"İlginç bir oyun. Kazanmanın tek yolu hiç oynamamak."
Aynı şey birçoğumuzun günlük hayatımızda oynadığı oyun için de geçerli: Toksik anne-babaları değiştirmeye çalışma oyunu. Onların sevecen birer anne-baba olmaları ve bizi sevmeleri için elimizden geleni yapıyoruz. Bu múcadele enerjimizi tüketiyor ve günlerimizi kargaşa ve acıyla geçirmemize yol açıyor. Halbuki tum çabalarımız nafile. Kazanmanın tek yolu hiç oynamamak.
Artık oyundan vazgeçmenin, mücadeleyi bırakmanın zamanı geldi. Bu anne-babanızdan vazgeçmeniz gerektiği anlamına gelmiyor. Vazgeçmeniz gerekenler:
Kendinizi daha iyi hissedebilmek adına anne-babanızı degiştirmeye çalışmak,
• Onların sevgisini kazanmak için ne yapmanız gerektiğini bulmaya çalışmak,
Onların hareket ve davranışlarına aşırı duygusal tepkiler vermek,
• Bir gün, hak ettiğiniz desteği size göstereceklerinin hayalini kurmak.
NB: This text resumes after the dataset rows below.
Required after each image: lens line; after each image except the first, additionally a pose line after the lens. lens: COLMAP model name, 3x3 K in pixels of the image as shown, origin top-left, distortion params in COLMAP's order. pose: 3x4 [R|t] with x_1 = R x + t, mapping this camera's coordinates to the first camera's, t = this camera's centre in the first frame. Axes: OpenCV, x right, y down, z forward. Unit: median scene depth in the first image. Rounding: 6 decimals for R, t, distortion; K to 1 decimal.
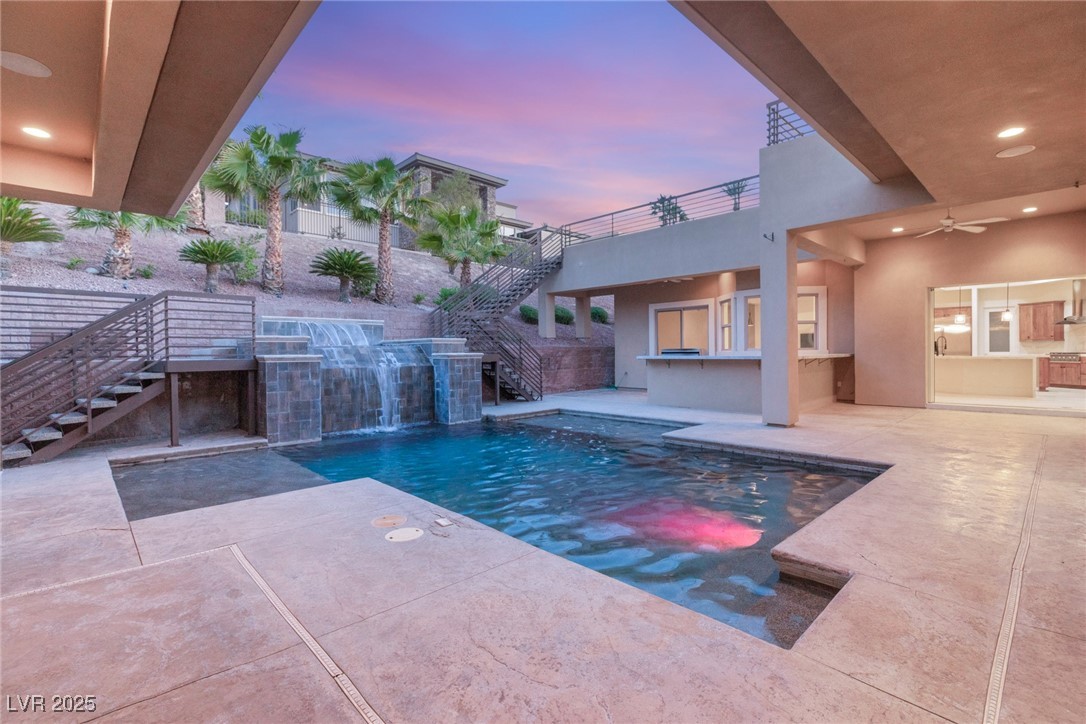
lens RADIAL K [[498.4, 0, 541.8], [0, 498.4, 363.2], [0, 0, 1]] dist [-0.005171, -0.000379]
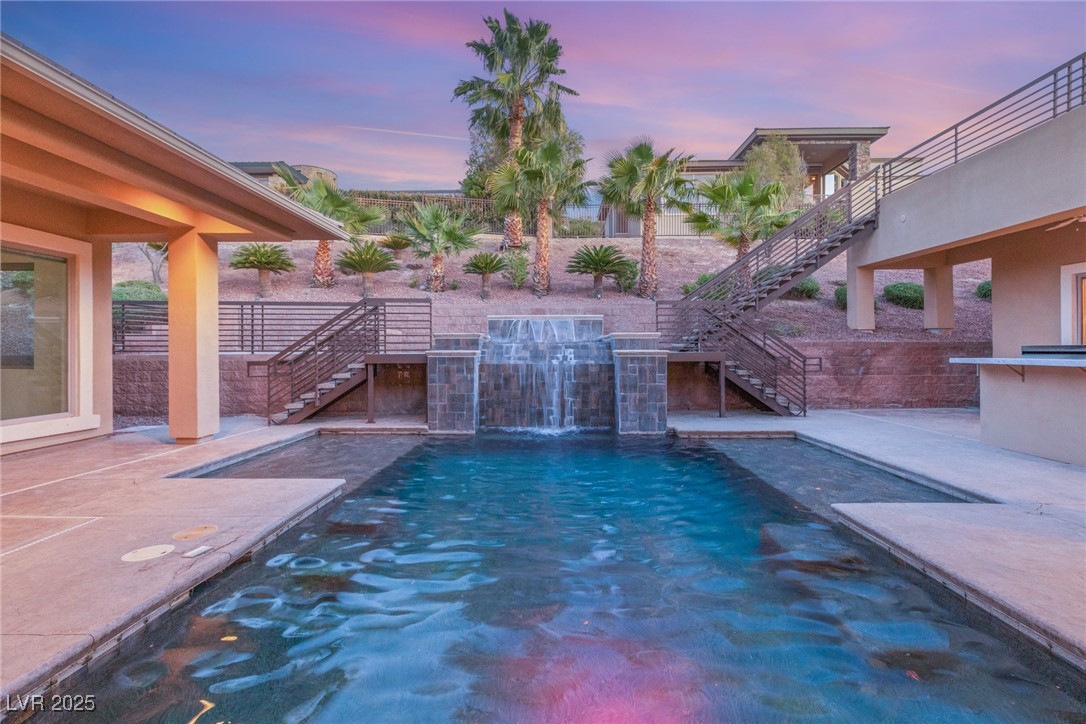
lens RADIAL K [[485.8, 0, 540.6], [0, 485.8, 350.2], [0, 0, 1]] dist [0.004512, 0.000277]
pose [[0.708336, 0.009009, -0.705817, 0.299358], [-0.021106, 0.999742, -0.008421, -0.009728], [0.705559, 0.020862, 0.708344, 0.310126]]
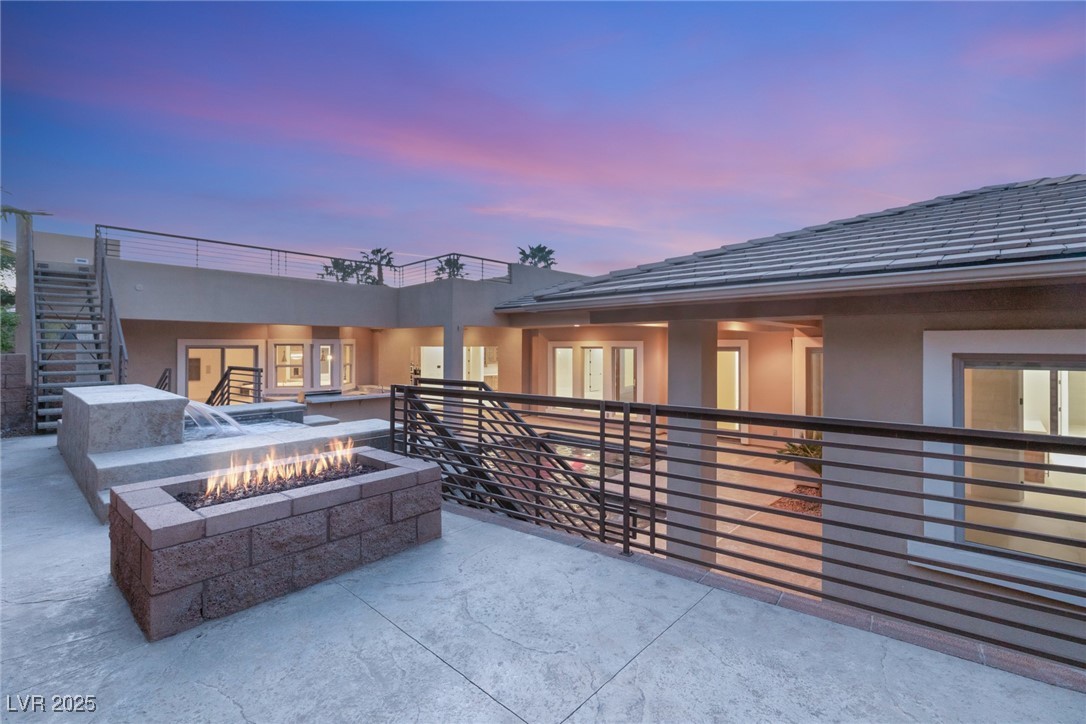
lens RADIAL K [[485.8, 0, 544.3], [0, 485.8, 353.7], [0, 0, 1]] dist [0.004512, 0.000277]
pose [[-0.079363, -0.000445, 0.996846, -1.085919], [0.022963, 0.999734, 0.002275, -0.126134], [-0.996581, 0.023072, -0.079331, 0.680786]]
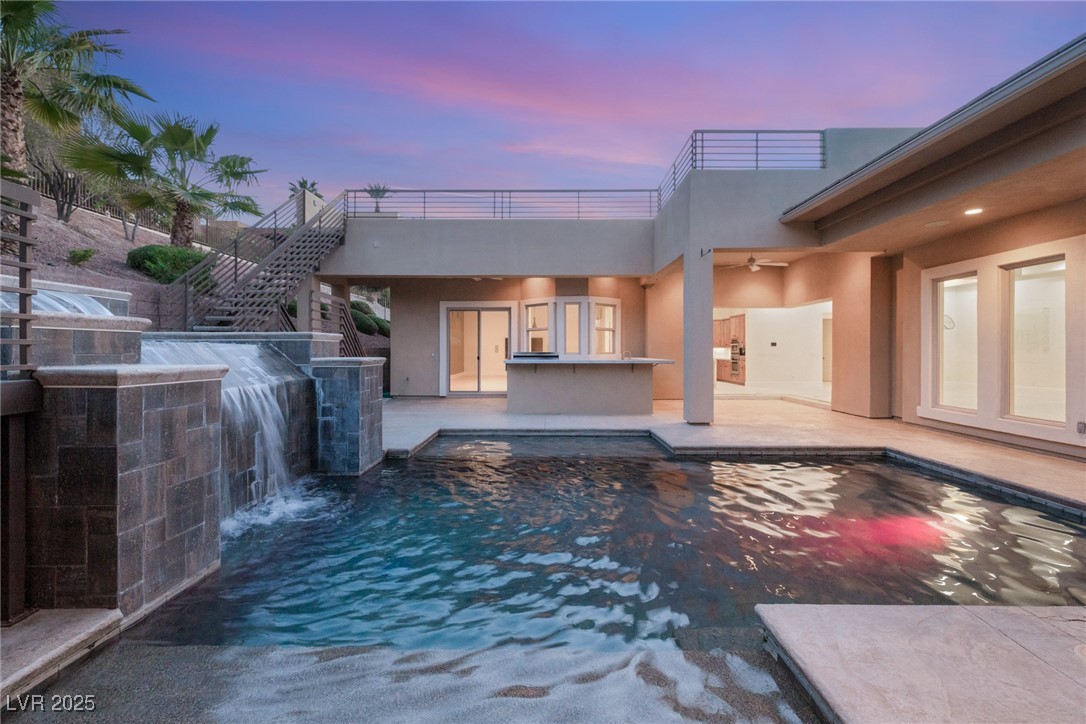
lens RADIAL K [[485.8, 0, 540.6], [0, 485.8, 356.1], [0, 0, 1]] dist [0.004512, 0.000277]
pose [[0.697110, 0.001457, 0.716963, -0.451835], [0.009167, 0.999898, -0.010944, -0.013610], [-0.716906, 0.014202, 0.697025, 0.418258]]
Şimdiye kadar anne-babanızdan duygusal destek görmediyseniz, bundan sonra da görmeyecek olmanızın ihtimali çok yüksek, toksik anne-babaların diğer yetişkin çocukları gibi bunu siz de biliyor olmalısınız. Maalesef bu anlayış, duygularımızın hissetme katmanında etkili olamıyor. İçinizdeki devamlı çabalayan çocuk, bir gün anne-babasının onun ne kadar harika bir çocuk olduğunu fark edecekleri ve onu sevecekleri konusunda sahip olduğu umuda olan bağından kopamıyor. Suçlarınızın ne olduğunu bilmeden, devamlı olarak hatalarınızı telafi etmeye uğraşıyor olabilirsiniz. Toksik anne-babanızdan çocukluğunuzda sizden esirgenen sevgi ve şefkati her talep edişinizde de susuz bir kuyudan su çekmeye gitmiş gibi oluyorsunuz. Ne yaparsanız yapın, kovanız boş çıkacak.